Econometrics by Example

by Damodar Gujarati

Chapter 4

In this chapter we examined the problem of multicollinearity, a problem commonly encountered in empirical work, especially if there are several correlated explanatory variables in the model. As long as collinearity is not perfect, we can work within the framework of the classical linear regression model, provided the other assumptions of the CLRM are satisfied.

If collinearity is not perfect, but high, several consequences ensue. The OLS estimators are still BLUE, but one or more regression coefficients have large standard errors relative to the values of the coefficients, thereby making the t ratios small.
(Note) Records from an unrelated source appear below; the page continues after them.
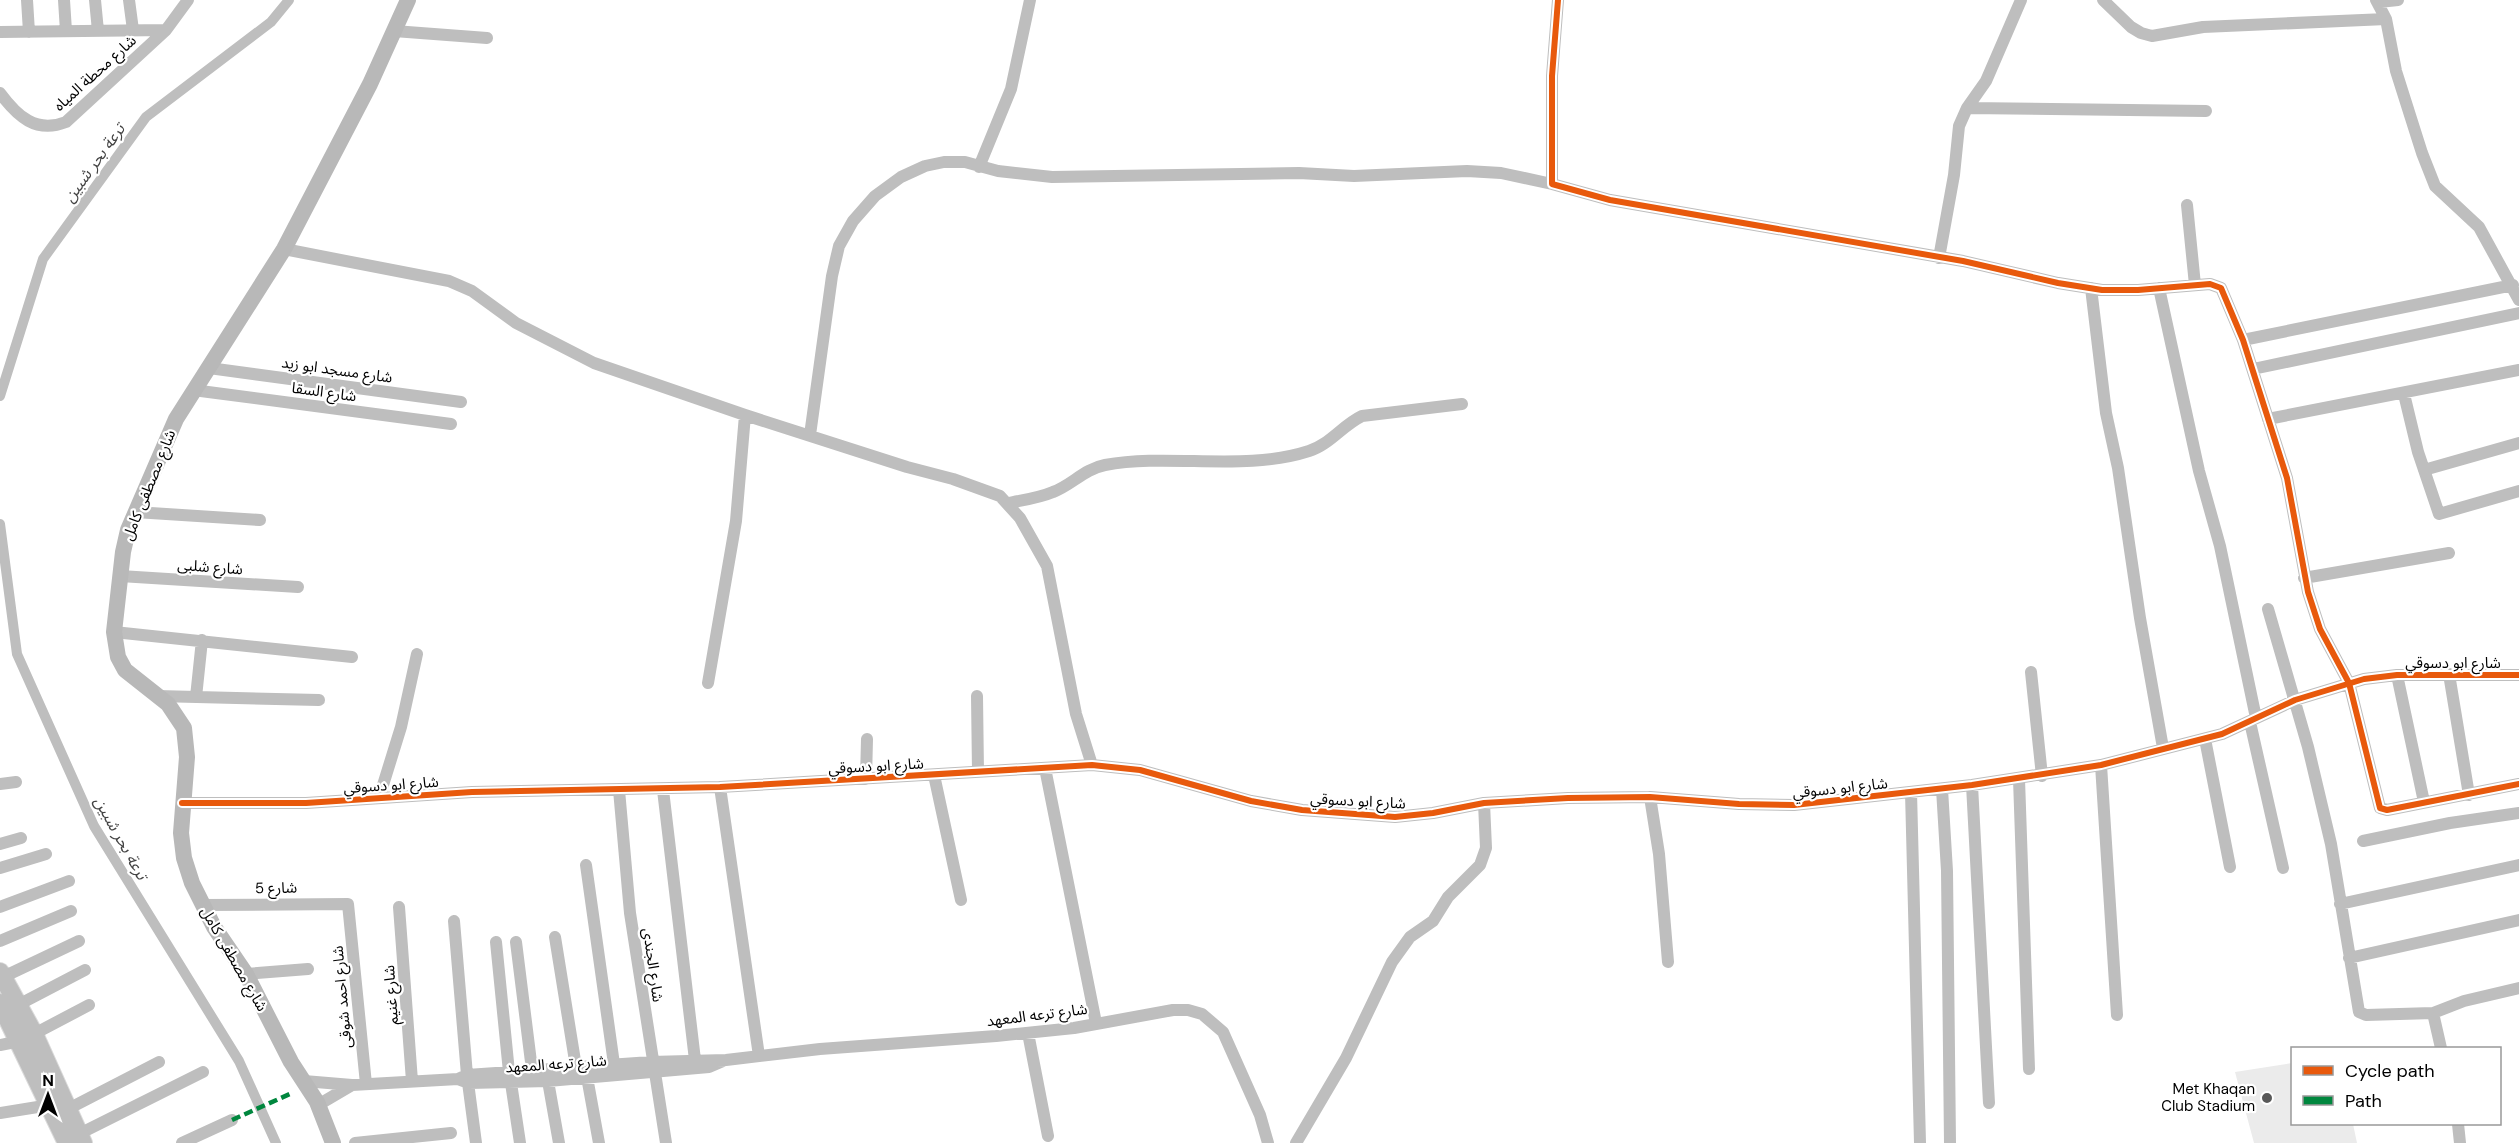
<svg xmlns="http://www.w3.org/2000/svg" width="2519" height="1143" viewBox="0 0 2519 1143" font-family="'DM Sans','Noto Sans Arabic',sans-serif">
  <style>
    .green { fill: #ebebeb }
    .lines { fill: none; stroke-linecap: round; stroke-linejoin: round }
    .canal { stroke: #bebebe; stroke-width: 10 }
    .primary-casing { stroke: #dbdbdb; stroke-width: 20 }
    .minor { stroke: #bebebe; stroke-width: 12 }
    .secondary { stroke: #b8b8b8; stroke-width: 16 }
    .primary { stroke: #bebebe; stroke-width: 18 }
    .quiet { stroke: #00873e; stroke-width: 4.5; stroke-dasharray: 9 4.5; stroke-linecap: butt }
    .cycleway-casing { stroke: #fff; stroke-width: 10 }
    .cycleway { stroke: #e8590c; stroke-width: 6 }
    .poi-dot { fill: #595959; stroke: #fff; stroke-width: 2 }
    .labels { text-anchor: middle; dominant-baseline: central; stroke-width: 4.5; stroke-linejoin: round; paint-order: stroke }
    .street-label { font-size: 15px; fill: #000; stroke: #fff }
    .poi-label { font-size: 15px; fill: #000; stroke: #fff; text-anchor: end }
    .water-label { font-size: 16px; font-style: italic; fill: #434343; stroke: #fff }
  </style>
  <rect width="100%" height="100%" fill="#fff"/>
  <path class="green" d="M2292,1063V1124H2353L2357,1143H2254L2235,1072Z"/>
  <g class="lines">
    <path class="canal" d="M0,396L43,259L146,117L271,22L289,0
      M0,524L17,654L94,826L239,1061L276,1143"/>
    <defs>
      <path id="primary" d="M0,972L34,1034L83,1143
        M0,1003L67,1143"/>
    </defs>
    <use href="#primary" class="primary-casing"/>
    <path class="minor" d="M27,0L29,32
      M64,0L66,31
      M95,0L98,31
      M129,0L133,30
      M1558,0L1552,76V184L1610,200L1963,261L2058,283L2102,290H2138L2210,284L2221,288L2243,340L2287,478L2308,592L2320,629L2349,683L2380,808L2387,810L2519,784
      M2103,0L2131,27L2141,33L2152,36L2203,27L2386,19
      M2376,0L2386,19L2396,71L2422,153L2435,186L2479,227L2519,300
      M2379,2L2398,0
      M394,31L487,38
      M0,32L166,30
      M0,93C17,116 36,134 66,122L166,30L188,0
      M1967,108L2206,111
      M979,167L1011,89L1030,0
      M2187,205L2195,285
      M284,249L449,281L472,291L516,323L594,363L745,415L907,467L953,479L1000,496L1020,518L1047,566L1076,714L1092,765
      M1939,258L1954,175L1959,126L1967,108L1986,81L2021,0
      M2091,288L2106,413L2118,468L2140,618L2163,748
      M2159,288L2199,471L2220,546L2256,718
      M2243,340L2513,285
      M209,368L461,402
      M2253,369L2519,313
      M193,390L451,424
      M2404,394L2418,452L2439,514L2519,491
      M2268,419L2519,370
      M810,435L832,276L839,246L853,221L875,196L901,177L925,166L944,162H965L998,171L1052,177L1299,173L1354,176L1467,171L1501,173L1552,184
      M2424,470L2519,443
      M1009,503C1023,500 1039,498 1053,492C1072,485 1084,469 1105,465C1171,453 1244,472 1309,451C1329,445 1343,425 1362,416L1462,404
      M135,512L260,520
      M120,576L298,587
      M2304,578L2449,553
      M2268,609L2308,747L2331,844L2359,1012L2366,1015L2433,1013
      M114,632L352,657
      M2031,672L2042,776
      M2449,674L2469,795
      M2397,675L2424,802
      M708,683L736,521L745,415
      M157,696L319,700
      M977,696L978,772
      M196,697L202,640
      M2250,722L2283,868
      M2205,739L2230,867
      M2101,765L2117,1015
      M1045,768L1096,1023
      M934,775L961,900
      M866,779L867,739
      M2019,779L2029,1069
      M0,784L16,782
      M1972,785L1989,1103
      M720,787L759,1056
      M1942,789L1947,871L1950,1143
      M619,790L630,913L666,1143
      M663,790L695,1060
      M1911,792L1920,1143
      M1650,797L1659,854L1668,962
      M379,798L401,727L417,654
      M182,803H306L472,792L720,787L1092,765L1140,770L1251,801L1302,810L1395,817L1433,813L1484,803L1568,798L1650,797L1739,804L1794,805L1972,785L2101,765L2222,734L2295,700L2364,679L2397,675H2519
      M2363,841L2450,823L2519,813
      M0,844L21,838
      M586,865L614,1064
      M0,868L46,854
      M2340,904L2519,865
      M202,905L348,904L366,1084
      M0,907L69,881
      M399,907L412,1081
      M454,921L467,1075L476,1143
      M555,937L576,1067
      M0,941L71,911
      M496,942L509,1072
      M516,942L532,1070
      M2349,958L2519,920
      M246,974L308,969
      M3,977L79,941
      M18,1005L85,970
      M1028,1033L1048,1136
      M34,1034L89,1005
      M0,1045L20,1041
      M2441,1048L2433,1013L2464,1001L2519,988
      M587,1077L599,1143
      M458,1079L469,1083L548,1081L709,1067L723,1061
      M304,1081L352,1085L458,1079L467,1075L651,1062L726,1060L820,1049L996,1036L1074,1028L1173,1010H1188L1202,1014L1223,1032L1260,1115L1268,1143
      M548,1081L559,1143
      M511,1083L520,1143
      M318,1105L352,1085
      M68,1109L159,1062
      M0,1113L50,1105
      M2458,1124L2460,1143
      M79,1134L203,1072
      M182,1143L232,1120
      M355,1143L451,1133
      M1296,1143L1346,1058L1392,962L1410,937L1433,921L1448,897L1480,865L1486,848L1484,803"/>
    <path class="secondary" d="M333,1143L317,1102L291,1062L246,974L214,927L192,883L184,858L181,833L187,757L184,728L168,704L125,670L118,657L114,632L123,552L128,530L176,419L284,249L370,84L408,0"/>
    <use href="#primary" class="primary"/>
    <path class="quiet" d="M232,1120L292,1093"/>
    <defs>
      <path id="cycleway" d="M1558,0L1552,76V184L1610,200L1963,261L2058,283L2102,290H2138L2210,284L2221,288L2243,340L2287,478L2308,592L2320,629L2349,683L2380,808L2387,810L2519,784
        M182,803H306L472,792L720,787L1092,765L1140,770L1251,801L1302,810L1395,817L1433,813L1484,803L1568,798L1650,797L1739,804L1794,805L1972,785L2101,765L2222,734L2295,700L2364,679L2397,675H2519"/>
    </defs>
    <use href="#cycleway" class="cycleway-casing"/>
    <use href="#cycleway" class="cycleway"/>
  </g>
  <circle class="poi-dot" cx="2267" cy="1098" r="6"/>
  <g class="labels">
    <g class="street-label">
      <text transform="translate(95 73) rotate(-42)">شارع محطة المياه</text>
      <text transform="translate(337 370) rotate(8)">شارع مسجد ابو زيد</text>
      <text transform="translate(324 392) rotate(8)">شارع السقا</text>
      <text transform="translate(149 485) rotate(-68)">شارع مصطفى كامل</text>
      <text transform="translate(210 567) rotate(4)">شارع شلبى</text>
      <text x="2453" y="663">شارع ابو دسوقي</text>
      <text transform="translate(876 766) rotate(-3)">شارع ابو دسوقي</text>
      <text transform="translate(391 785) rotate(-4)">شارع ابو دسوقي</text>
      <text transform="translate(1840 788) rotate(-6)">شارع ابو دسوقي</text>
      <text transform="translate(1358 801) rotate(3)">شارع ابو دسوقي</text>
      <text transform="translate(276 888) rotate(-1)">شارع 5</text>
      <text transform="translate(234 959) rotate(60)">شارع مصطفى كامل</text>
      <text transform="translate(653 965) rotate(82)">شارع الجندى</text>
      <text transform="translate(391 995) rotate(-94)">شارع غنيم</text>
      <text transform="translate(342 997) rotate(-95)">شارع احمد شوقى</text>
      <text transform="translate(1037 1015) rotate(-7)">شارع ترعه المعهد</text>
      <text transform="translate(556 1064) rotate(-4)">شارع ترعه المعهد</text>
    </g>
    <g class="poi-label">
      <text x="2255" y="1089">Met Khaqan<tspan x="2255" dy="17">Club Stadium</tspan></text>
    </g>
    <g class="water-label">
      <text transform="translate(94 163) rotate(-54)">ترعة بحر شبين</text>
      <text transform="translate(121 838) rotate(61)">ترعة بحر شبين</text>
    </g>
  </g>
  <rect x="2291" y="1047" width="210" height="78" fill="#ffffff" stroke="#999999" stroke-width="1.5"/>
  <rect x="2303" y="1066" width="30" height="9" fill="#e8590c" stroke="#999999" stroke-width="1.5"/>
  <text x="2345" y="1077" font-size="18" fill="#000000">Cycle path</text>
  <rect x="2303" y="1096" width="30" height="9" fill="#00873e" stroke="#999999" stroke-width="1.5"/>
  <text x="2345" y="1107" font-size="18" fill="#000000">Path</text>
  <g transform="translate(48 1095)" stroke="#ffffff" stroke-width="4.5" paint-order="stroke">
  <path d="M0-4.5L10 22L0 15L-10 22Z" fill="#000000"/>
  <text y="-9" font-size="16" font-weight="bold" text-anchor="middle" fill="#000000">N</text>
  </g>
</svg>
Therefore one may conclude (misleadingly) that the true values of these coefficients are not different from zero. Also, the regression coefficients may be very sensitive to small changes in the data, especially if the sample is relatively small (see Exercise 4.6).
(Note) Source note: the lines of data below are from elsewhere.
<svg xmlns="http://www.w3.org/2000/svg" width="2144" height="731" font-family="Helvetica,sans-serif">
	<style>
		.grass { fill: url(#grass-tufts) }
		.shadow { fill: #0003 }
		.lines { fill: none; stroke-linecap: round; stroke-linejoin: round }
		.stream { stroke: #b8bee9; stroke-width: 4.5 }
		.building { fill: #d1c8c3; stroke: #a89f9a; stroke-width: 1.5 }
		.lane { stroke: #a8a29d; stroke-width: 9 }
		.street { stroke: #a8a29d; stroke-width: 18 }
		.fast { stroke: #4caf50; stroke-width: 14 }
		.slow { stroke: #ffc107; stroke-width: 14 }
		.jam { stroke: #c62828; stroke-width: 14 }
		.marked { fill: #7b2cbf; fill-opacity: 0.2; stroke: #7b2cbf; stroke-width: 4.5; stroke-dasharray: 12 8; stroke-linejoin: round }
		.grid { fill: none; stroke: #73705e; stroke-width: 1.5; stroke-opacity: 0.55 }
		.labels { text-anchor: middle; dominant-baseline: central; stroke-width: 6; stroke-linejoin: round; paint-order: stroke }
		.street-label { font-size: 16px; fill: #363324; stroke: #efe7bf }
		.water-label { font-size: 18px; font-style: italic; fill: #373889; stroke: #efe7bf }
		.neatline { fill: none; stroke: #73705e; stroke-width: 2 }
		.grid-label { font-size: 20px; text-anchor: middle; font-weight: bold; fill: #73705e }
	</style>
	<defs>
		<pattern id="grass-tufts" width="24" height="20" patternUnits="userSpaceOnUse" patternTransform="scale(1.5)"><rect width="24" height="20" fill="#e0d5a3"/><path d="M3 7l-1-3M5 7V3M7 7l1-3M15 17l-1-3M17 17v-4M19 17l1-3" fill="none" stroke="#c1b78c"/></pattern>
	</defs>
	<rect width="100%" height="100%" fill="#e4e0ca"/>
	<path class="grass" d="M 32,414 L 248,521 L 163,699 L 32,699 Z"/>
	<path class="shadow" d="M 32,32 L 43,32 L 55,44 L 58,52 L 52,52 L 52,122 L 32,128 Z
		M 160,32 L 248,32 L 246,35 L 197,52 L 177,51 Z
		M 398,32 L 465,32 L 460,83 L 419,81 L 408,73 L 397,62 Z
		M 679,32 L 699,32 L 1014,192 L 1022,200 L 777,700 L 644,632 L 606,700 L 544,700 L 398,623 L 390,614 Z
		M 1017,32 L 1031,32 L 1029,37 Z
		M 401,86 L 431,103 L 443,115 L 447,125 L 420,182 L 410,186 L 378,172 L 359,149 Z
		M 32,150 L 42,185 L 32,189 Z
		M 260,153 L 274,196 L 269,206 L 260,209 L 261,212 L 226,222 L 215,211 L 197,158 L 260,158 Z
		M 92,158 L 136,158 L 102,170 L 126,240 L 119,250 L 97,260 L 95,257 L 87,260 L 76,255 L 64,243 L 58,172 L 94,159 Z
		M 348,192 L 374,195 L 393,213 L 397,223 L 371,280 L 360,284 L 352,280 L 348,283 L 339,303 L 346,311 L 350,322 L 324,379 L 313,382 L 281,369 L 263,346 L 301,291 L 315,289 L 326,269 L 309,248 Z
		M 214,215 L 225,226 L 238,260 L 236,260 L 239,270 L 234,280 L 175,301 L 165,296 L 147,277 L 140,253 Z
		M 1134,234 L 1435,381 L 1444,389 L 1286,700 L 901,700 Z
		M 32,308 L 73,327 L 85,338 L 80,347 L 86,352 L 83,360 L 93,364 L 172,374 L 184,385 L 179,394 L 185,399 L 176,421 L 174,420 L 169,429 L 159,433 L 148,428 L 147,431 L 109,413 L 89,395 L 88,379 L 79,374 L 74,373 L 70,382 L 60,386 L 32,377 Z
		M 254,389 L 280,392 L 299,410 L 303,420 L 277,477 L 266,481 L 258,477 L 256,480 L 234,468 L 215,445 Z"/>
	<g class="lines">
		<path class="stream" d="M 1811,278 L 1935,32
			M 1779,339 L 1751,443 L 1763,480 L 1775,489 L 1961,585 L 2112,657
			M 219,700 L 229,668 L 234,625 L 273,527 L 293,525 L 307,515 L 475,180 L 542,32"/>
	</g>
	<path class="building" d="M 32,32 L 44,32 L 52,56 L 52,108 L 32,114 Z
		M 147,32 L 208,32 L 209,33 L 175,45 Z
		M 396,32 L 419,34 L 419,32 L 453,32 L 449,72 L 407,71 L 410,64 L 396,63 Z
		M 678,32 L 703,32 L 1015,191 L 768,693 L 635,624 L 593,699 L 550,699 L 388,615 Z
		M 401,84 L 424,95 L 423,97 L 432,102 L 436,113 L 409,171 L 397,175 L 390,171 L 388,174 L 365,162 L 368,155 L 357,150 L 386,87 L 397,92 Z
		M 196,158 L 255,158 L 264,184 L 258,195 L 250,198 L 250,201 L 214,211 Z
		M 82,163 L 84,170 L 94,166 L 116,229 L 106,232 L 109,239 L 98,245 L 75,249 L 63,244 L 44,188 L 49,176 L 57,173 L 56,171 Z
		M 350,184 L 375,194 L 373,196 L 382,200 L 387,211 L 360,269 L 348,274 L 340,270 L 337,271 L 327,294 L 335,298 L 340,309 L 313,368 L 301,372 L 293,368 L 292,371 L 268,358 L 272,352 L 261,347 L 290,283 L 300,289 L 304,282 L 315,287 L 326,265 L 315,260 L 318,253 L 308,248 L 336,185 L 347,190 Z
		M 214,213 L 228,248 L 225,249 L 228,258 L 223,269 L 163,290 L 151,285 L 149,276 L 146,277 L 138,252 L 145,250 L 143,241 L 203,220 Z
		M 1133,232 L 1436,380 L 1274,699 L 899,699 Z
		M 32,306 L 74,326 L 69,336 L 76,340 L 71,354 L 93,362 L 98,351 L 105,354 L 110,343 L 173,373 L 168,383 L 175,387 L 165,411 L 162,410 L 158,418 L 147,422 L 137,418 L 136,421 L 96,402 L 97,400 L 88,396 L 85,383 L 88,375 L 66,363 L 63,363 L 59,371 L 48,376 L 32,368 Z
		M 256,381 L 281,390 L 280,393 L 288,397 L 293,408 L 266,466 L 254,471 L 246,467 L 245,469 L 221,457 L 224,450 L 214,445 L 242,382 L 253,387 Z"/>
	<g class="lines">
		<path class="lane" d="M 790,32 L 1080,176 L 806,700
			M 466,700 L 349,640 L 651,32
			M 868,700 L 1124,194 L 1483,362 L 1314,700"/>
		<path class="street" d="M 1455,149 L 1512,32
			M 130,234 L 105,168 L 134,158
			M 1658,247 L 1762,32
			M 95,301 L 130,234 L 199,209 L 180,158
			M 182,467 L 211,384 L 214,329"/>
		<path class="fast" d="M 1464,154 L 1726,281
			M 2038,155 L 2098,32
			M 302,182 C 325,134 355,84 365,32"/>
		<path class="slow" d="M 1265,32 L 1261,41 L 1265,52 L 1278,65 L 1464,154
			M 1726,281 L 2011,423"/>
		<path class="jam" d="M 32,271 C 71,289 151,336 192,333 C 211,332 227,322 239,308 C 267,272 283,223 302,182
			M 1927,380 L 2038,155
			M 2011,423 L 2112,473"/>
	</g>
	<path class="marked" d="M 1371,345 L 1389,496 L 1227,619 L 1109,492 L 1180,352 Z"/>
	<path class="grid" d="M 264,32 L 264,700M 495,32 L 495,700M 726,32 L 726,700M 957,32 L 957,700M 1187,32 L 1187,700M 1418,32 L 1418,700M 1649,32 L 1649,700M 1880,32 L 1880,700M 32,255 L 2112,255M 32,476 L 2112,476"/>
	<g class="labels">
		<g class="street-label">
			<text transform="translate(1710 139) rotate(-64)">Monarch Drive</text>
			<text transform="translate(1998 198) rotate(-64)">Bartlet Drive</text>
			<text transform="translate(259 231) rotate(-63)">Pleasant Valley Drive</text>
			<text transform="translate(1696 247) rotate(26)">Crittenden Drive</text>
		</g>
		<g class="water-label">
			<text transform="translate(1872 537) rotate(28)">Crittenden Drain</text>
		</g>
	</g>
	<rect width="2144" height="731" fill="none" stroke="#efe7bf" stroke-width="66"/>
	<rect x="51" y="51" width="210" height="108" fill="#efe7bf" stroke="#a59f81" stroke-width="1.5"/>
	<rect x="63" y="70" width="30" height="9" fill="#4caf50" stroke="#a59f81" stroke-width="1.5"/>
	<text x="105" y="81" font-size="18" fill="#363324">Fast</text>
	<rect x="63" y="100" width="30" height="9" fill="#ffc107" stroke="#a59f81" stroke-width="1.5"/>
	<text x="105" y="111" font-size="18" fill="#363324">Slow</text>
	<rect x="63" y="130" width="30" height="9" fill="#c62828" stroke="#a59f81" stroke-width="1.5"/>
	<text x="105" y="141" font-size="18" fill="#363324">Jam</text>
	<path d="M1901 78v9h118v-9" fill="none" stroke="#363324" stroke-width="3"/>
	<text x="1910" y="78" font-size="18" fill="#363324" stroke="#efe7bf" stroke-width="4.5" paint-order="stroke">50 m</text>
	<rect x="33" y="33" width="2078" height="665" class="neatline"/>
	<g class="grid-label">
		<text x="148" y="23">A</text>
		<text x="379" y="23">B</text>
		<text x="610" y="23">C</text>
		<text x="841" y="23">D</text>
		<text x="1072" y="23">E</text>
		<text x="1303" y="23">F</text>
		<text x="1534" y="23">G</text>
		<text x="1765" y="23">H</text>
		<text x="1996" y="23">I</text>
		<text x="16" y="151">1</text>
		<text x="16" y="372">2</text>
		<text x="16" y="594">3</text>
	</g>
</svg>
There are several diagnostic tests to detect collinearity, but there is no guarantee that they will yield satisfactory results. It is basically a trial and error process.

The best practical advice is to do nothing if you encounter collinearity, for very often we have no control over the data. However, it is very important that the variables included in the model are chosen carefully. As our illustrative example shows, redefining a model by excluding variables that may not belong in the model may attenuate the collinearity problem, provided we do not omit variables that are relevant in a given situation. Otherwise, in reducing collinearity we will be committing model specification errors, which are discussed in Chapter 7. So, think about the model carefully before you estimate the regression model.

There is one caveat. If there is multicollinearity in a model and if your objective is forecasting, multicollinearity may not be bad, provided the collinear relationship observed in the sample continues to hold in the forecast period.

Finally, there is a statistical technique, called principal components analysis, which will “resolve” the problem of near-collinearity. In PCA we construct artificial variables in such a way that they are orthogonal to each other. These artificial variables, called principal components (PC), are extracted from the original X regressors. We can then regress the original regressand on the principal components. We showed how the PCs are computed and interpreted, using our illustrative example.

One advantage of this method is that the PCs are usually smaller in number than the original number of regressors. But one practical disadvantage of the PCA is that the PCs very often do not have viable economic meaning, as they are (weighted) combinations of the original variables which may be measured in different units of measurement. Therefore, it may be hard to interpret the PCs. That is why they are not much used in economic research, although they are used extensively in psychological and education research.